» EXERCISE DETAILS: Each record below should be reproduced as it is written, with pictures left out entirely.

» STORED DATA:
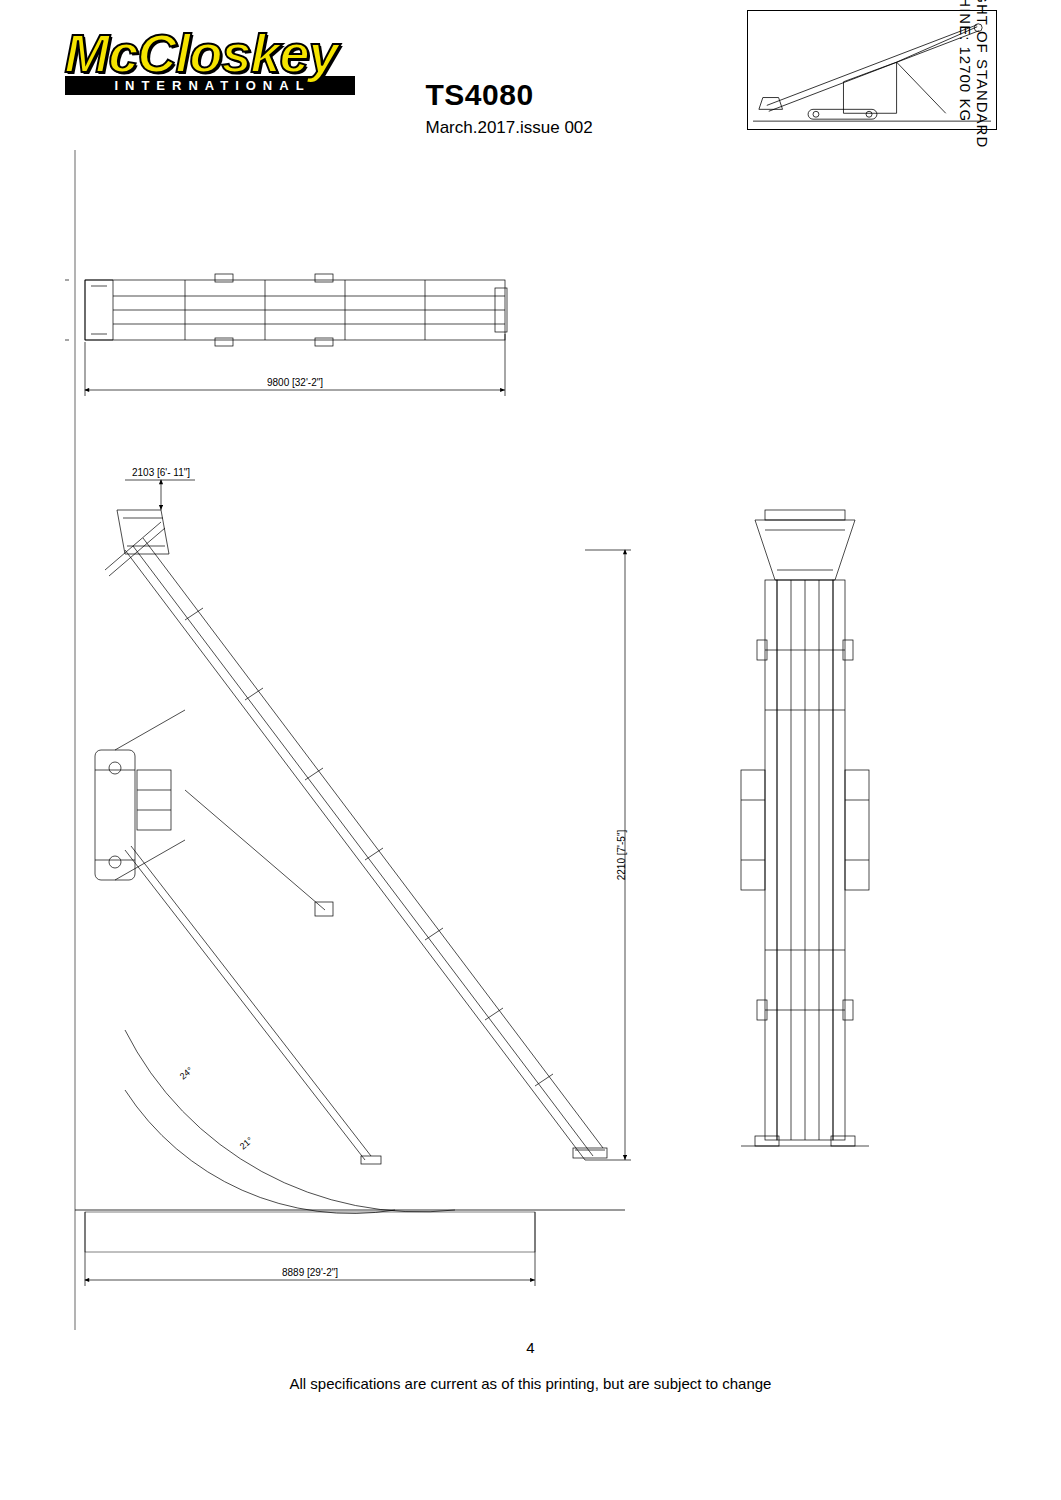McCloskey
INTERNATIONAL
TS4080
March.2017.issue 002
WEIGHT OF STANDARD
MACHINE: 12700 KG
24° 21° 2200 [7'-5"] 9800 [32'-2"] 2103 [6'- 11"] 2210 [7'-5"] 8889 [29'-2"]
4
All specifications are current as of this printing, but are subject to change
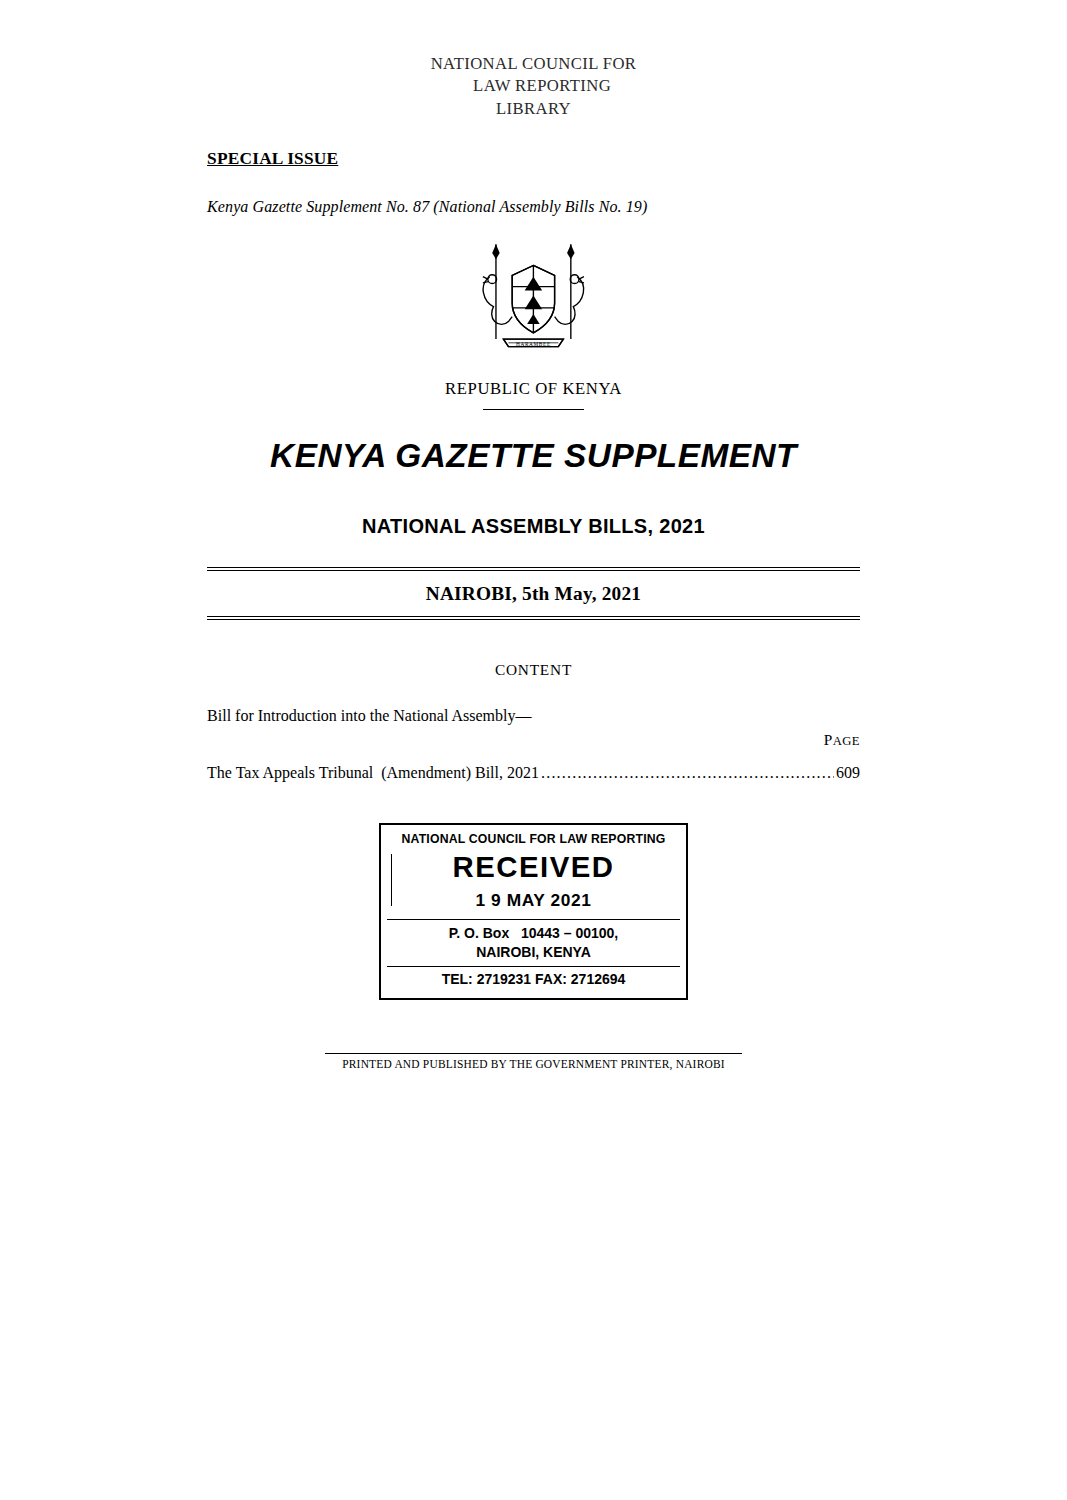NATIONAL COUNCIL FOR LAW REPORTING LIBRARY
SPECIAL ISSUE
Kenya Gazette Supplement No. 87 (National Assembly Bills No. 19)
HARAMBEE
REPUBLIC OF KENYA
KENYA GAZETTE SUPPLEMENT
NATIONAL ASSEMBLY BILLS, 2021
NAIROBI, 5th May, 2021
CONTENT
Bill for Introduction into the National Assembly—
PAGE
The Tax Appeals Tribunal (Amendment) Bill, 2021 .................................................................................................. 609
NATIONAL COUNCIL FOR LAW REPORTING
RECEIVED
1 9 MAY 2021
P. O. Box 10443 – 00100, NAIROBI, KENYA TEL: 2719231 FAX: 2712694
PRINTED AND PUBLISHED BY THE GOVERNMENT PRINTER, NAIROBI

» OUTPUT OF THE EXERCISE:
McCloskey
INTERNATIONAL
TS4080
March.2017.issue 002
WEIGHT OF STANDARD
MACHINE: 12700 KG
24° 21° 2200 [7'-5"] 9800 [32'-2"] 2103 [6'- 11"] 2210 [7'-5"] 8889 [29'-2"]
4
All specifications are current as of this printing, but are subject to change
NATIONAL COUNCIL FOR LAW REPORTING LIBRARY
SPECIAL ISSUE
Kenya Gazette Supplement No. 87 (National Assembly Bills No. 19)
HARAMBEE
REPUBLIC OF KENYA
KENYA GAZETTE SUPPLEMENT
NATIONAL ASSEMBLY BILLS, 2021
NAIROBI, 5th May, 2021
CONTENT
Bill for Introduction into the National Assembly—
PAGE
The Tax Appeals Tribunal (Amendment) Bill, 2021 .................................................................................................. 609
NATIONAL COUNCIL FOR LAW REPORTING
RECEIVED
1 9 MAY 2021
P. O. Box 10443 – 00100, NAIROBI, KENYA TEL: 2719231 FAX: 2712694
PRINTED AND PUBLISHED BY THE GOVERNMENT PRINTER, NAIROBI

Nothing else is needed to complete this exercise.